I was fortunate to be able to go visit with my friend in June. I got to see her home, take a stroll through New Hope, eat ice cream but most of all I got to sit with her in her yard and look for the birds. We looked desperately for a bluebird. I could have sat with her for the rest of the day but there was a bad storm coming and the clouds were turning black and the next train back to the city was in 30 minutes. Sue drove to the station with us and gave me the bear hug she was known for. She hugged people with intention.She did not have a mean bone in her body and loved everyone and loved life. Mostly she loved her family, her pets, her friends, birds but most of all her devoted wife Sandy. Together they traveled the world, lived in different places and loved each other deeply. They never fought or had a harsh word to say about the other. I know Sue was not ready to leave this earth. In the end, she prayed she would survive her 90-year-old mom who had already mourned the loss of a child, her brother and she did, barley. Her mom was buried this past Saturday. The loss for the Waldron family is unimaginable the loss for Sandy heartbreaking. All I can do is think back on the many fun times we shared, laughs we had, things we did and smile but the story of our meeting was always a highlight to tell over and over again. I will miss her smile and her beautiful blue eyes and know she will be looking down on those she loved and hanging with the birds in heaven.

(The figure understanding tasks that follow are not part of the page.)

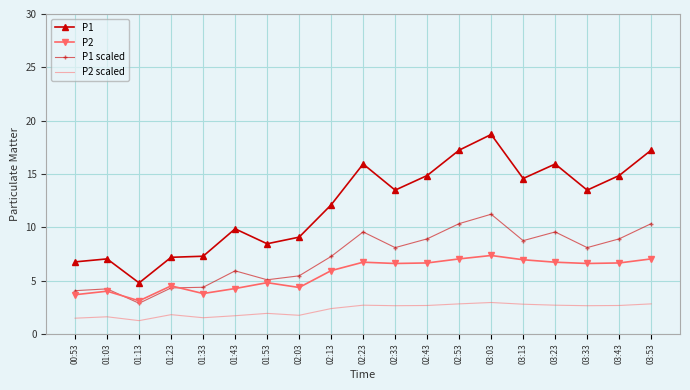

In P1 scaled, how many points are higher than both neighbors (excluding endpoints)?

5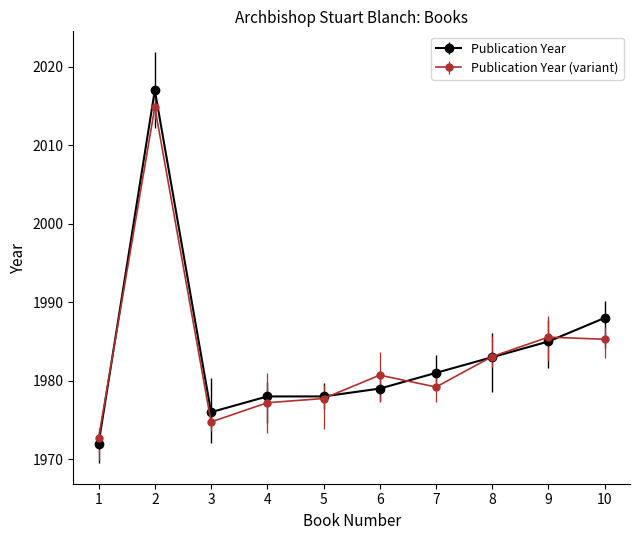

Does the chart display data point markers on the line(s)?

Yes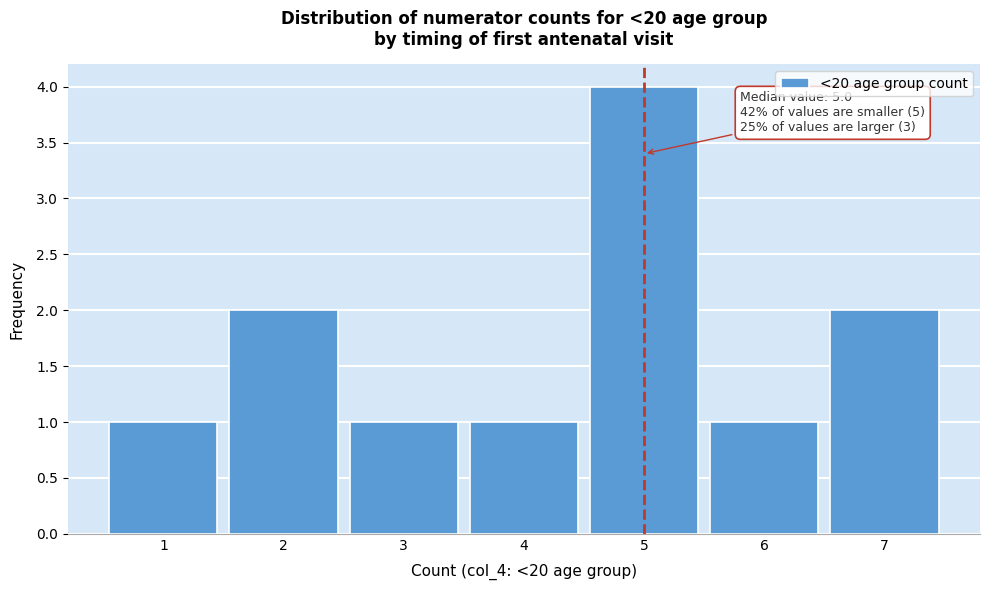

Over which range of the x-axis is the bar tallest?

4.5 to 5.5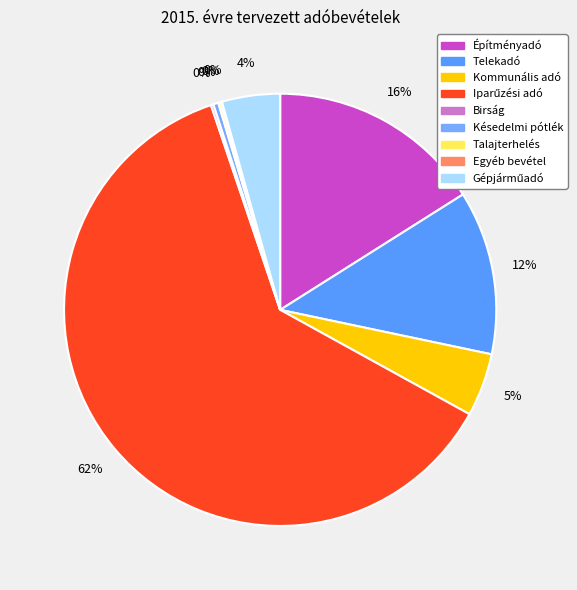

What percentage is NOT represented by Gépjárműadó?

95.7%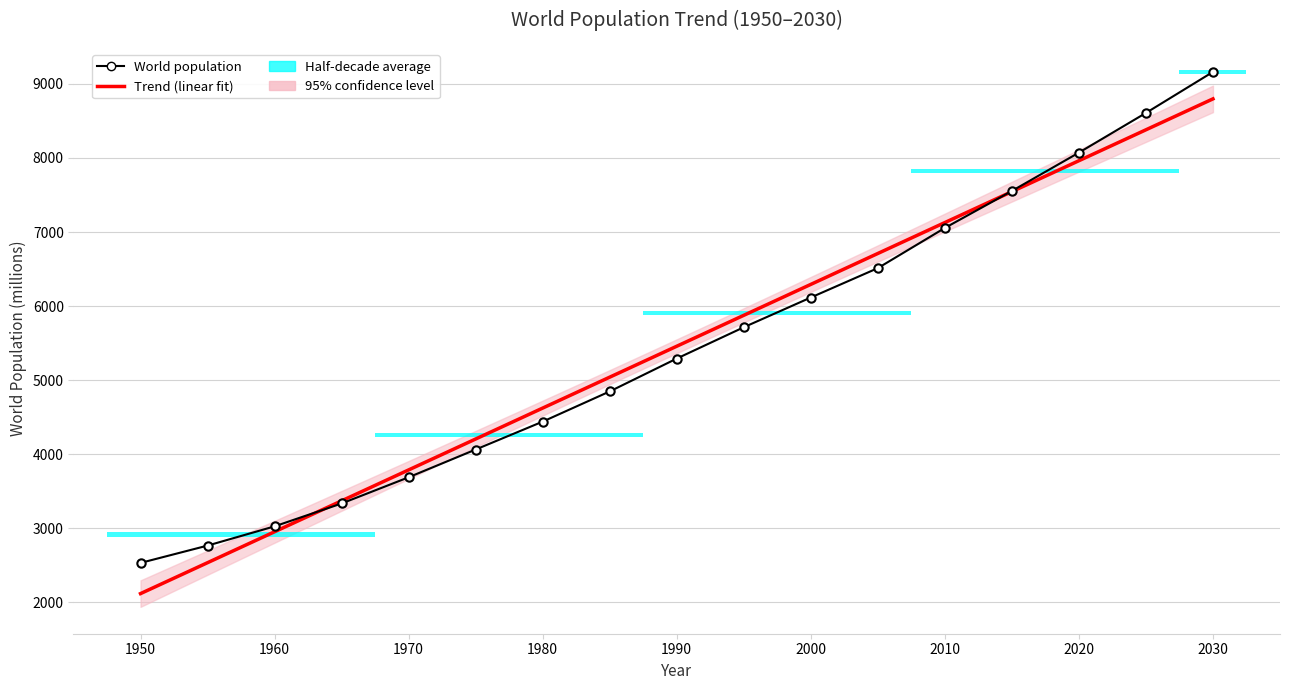

Reading right to left, list all the values displayed in this chart.

2030=9163.2	2025=8608.8	2020=8072.6	2015=7554.6	2010=7054.8	2005=6512.0	2000=6115.0	1995=5713.0	1990=5290.0	1985=4846.0	1980=4438.0	1975=4061.0	1970=3686.0	1965=3332.0	1960=3023.0	1955=2763.0	1950=2529.0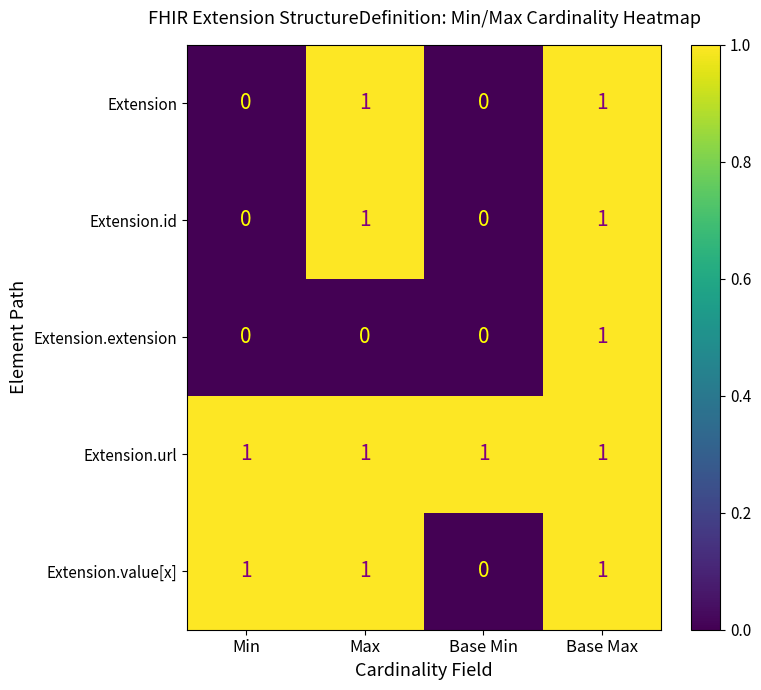

Which series has the largest total across all categories?

Extension.url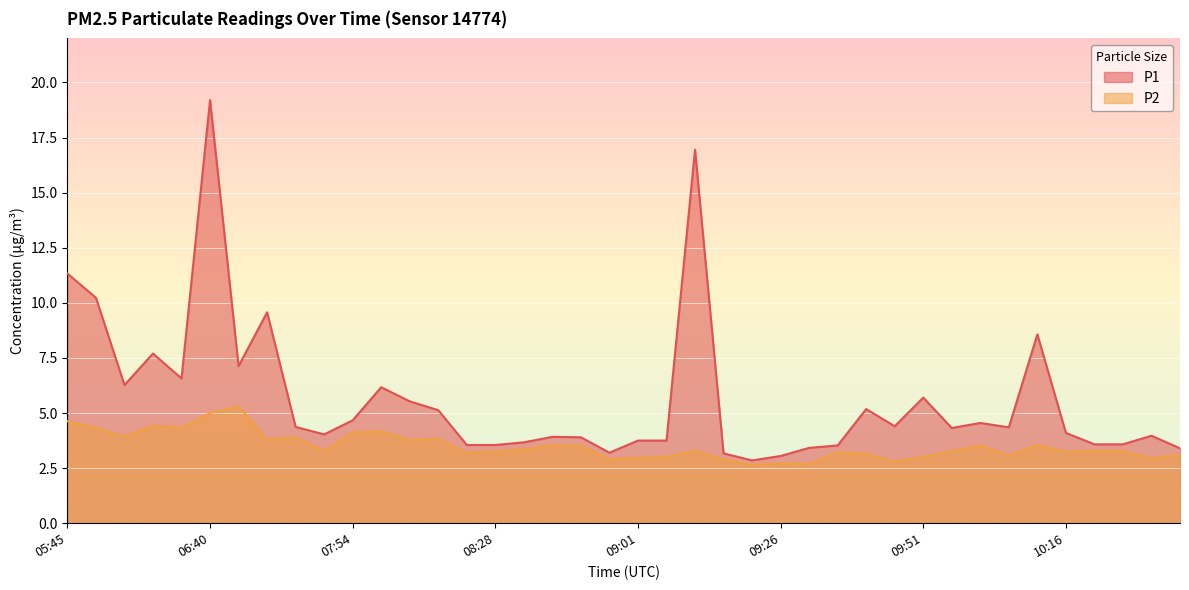

What are all the series names shown in the legend?

P1, P2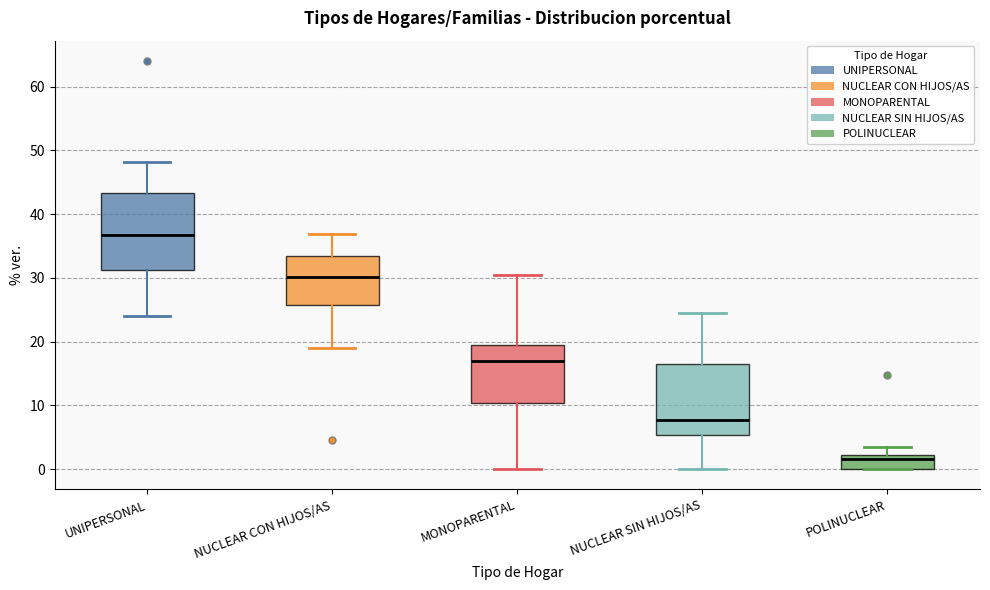

Which box's median line is the lowest?

POLINUCLEAR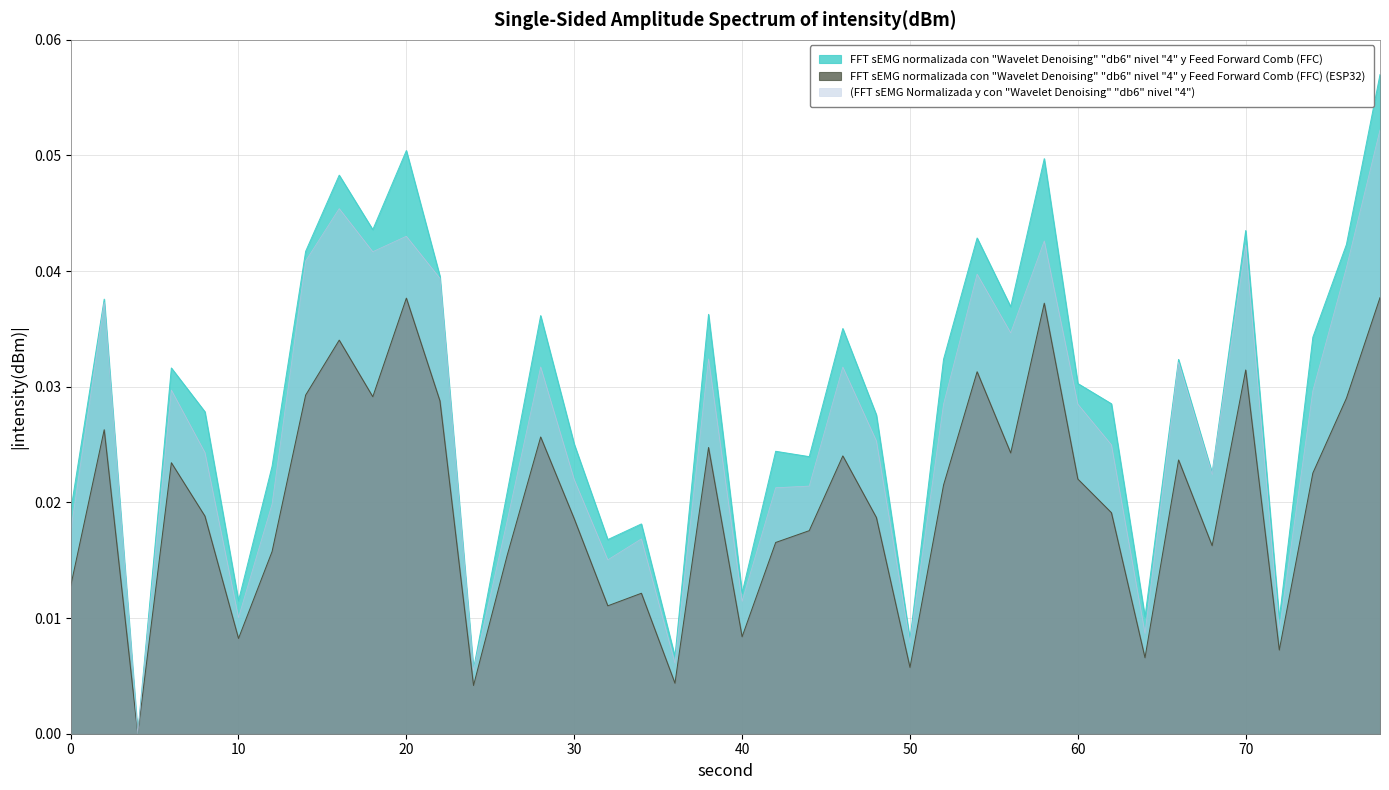

List the series in order of their peak value, highest first.

FFT sEMG normalizada con "Wavelet Denoising" "db6" nivel "4" y Feed Forward Comb (FFC), (FFT sEMG Normalizada y con "Wavelet Denoising" "db6" nivel "4"), FFT sEMG normalizada con "Wavelet Denoising" "db6" nivel "4" y Feed Forward Comb (FFC) (ESP32)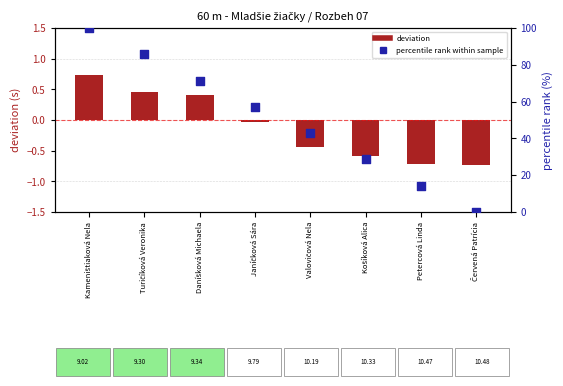

What is the total value across all series at Červená Patrícia?

-0.7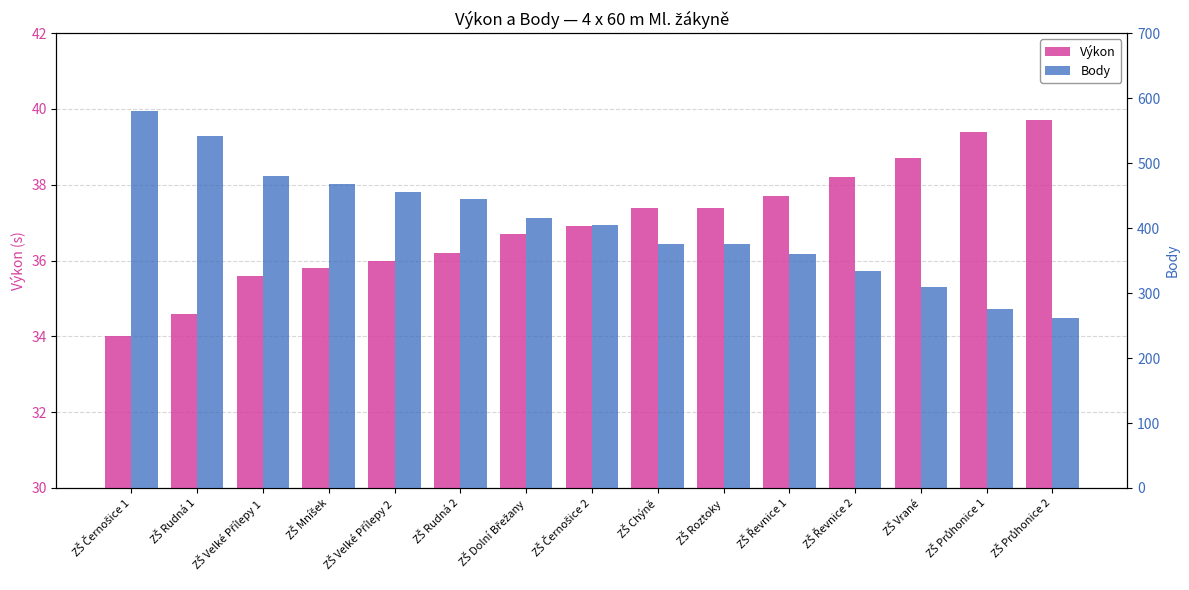

True or false: Výkon has a value of 35.6 at ZŠ Velké Přílepy 1.

True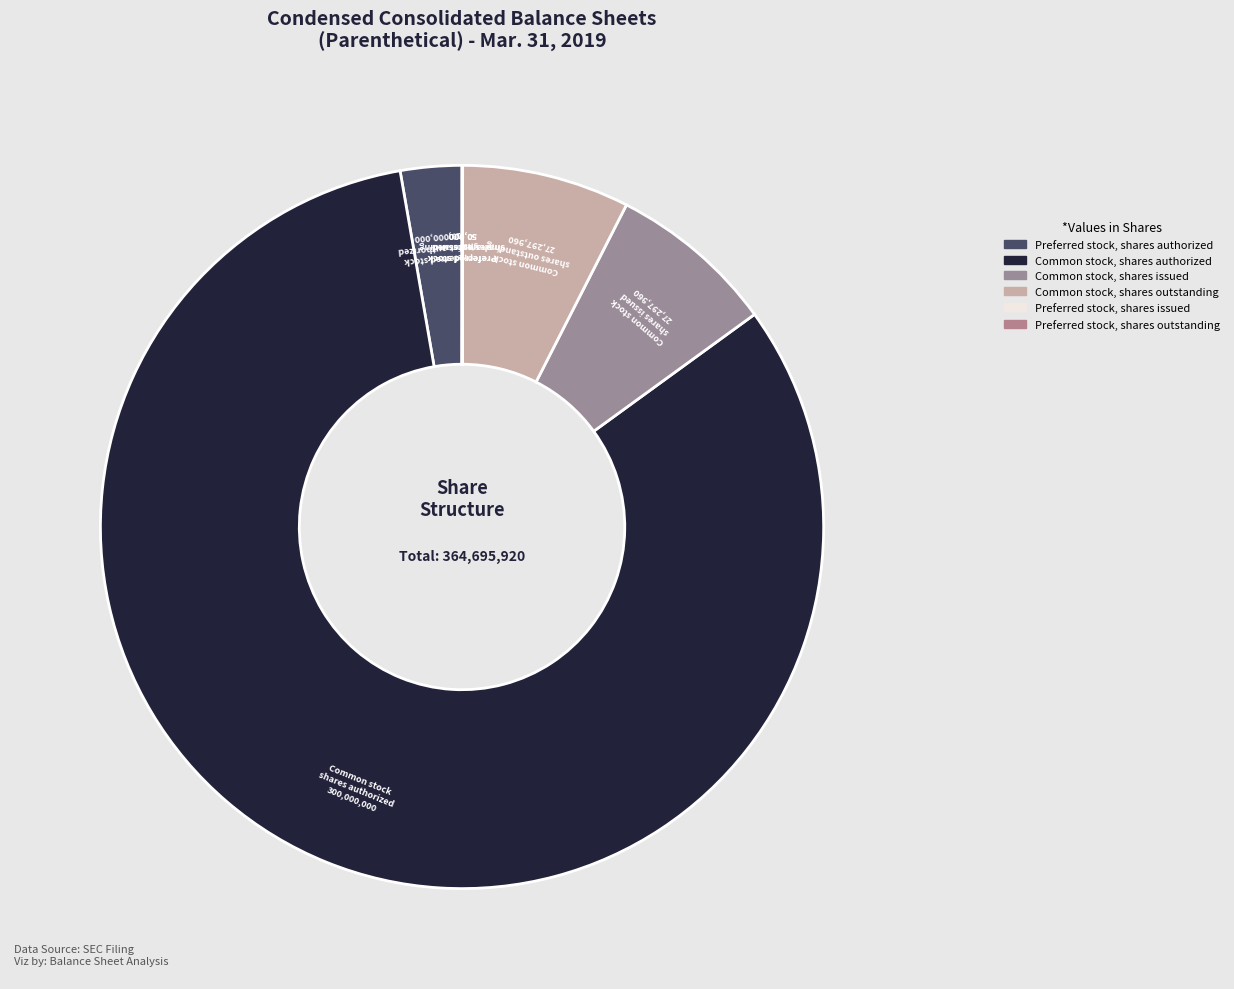

Rank the categories by value from highest to lowest.

Common stock, shares authorized, Common stock, shares issued, Common stock, shares outstanding, Preferred stock, shares authorized, Preferred stock, shares issued, Preferred stock, shares outstanding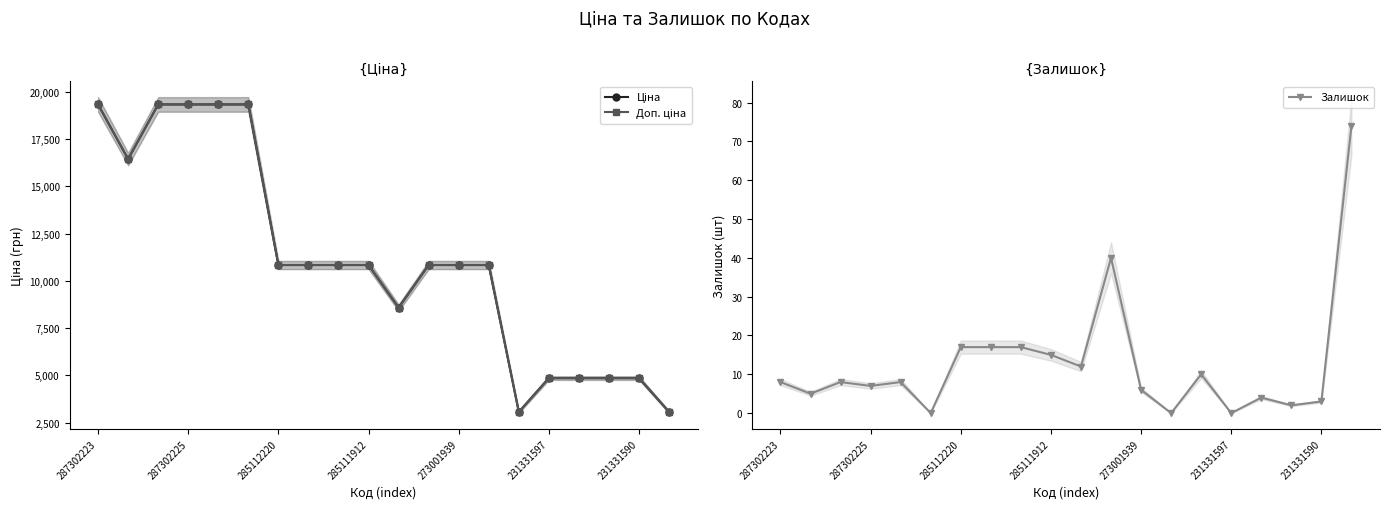

At which label does Ціна reach its minimum?

14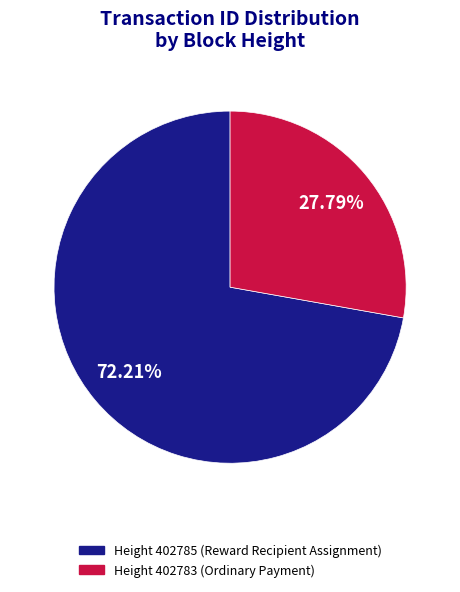

How many slices are in this pie chart?

2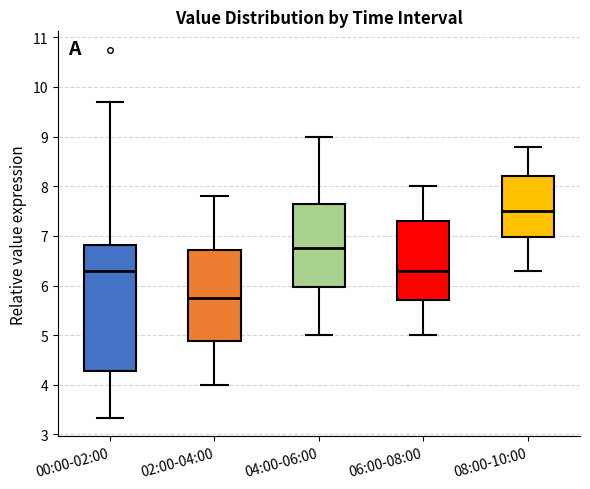

Which box has the highest median line?

08:00-10:00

I would like to think I knew Sue well enough to say if there were a few things she would leave us with it would be these. Smile often, take in all of life, watch the birds, learn their names and songs. Have a passion for something you love and do it often and well. Don’t take life so seriously but most of all hug and love each other with true intention. Mean it, feel it and never let it go. Sue did just that till the very end.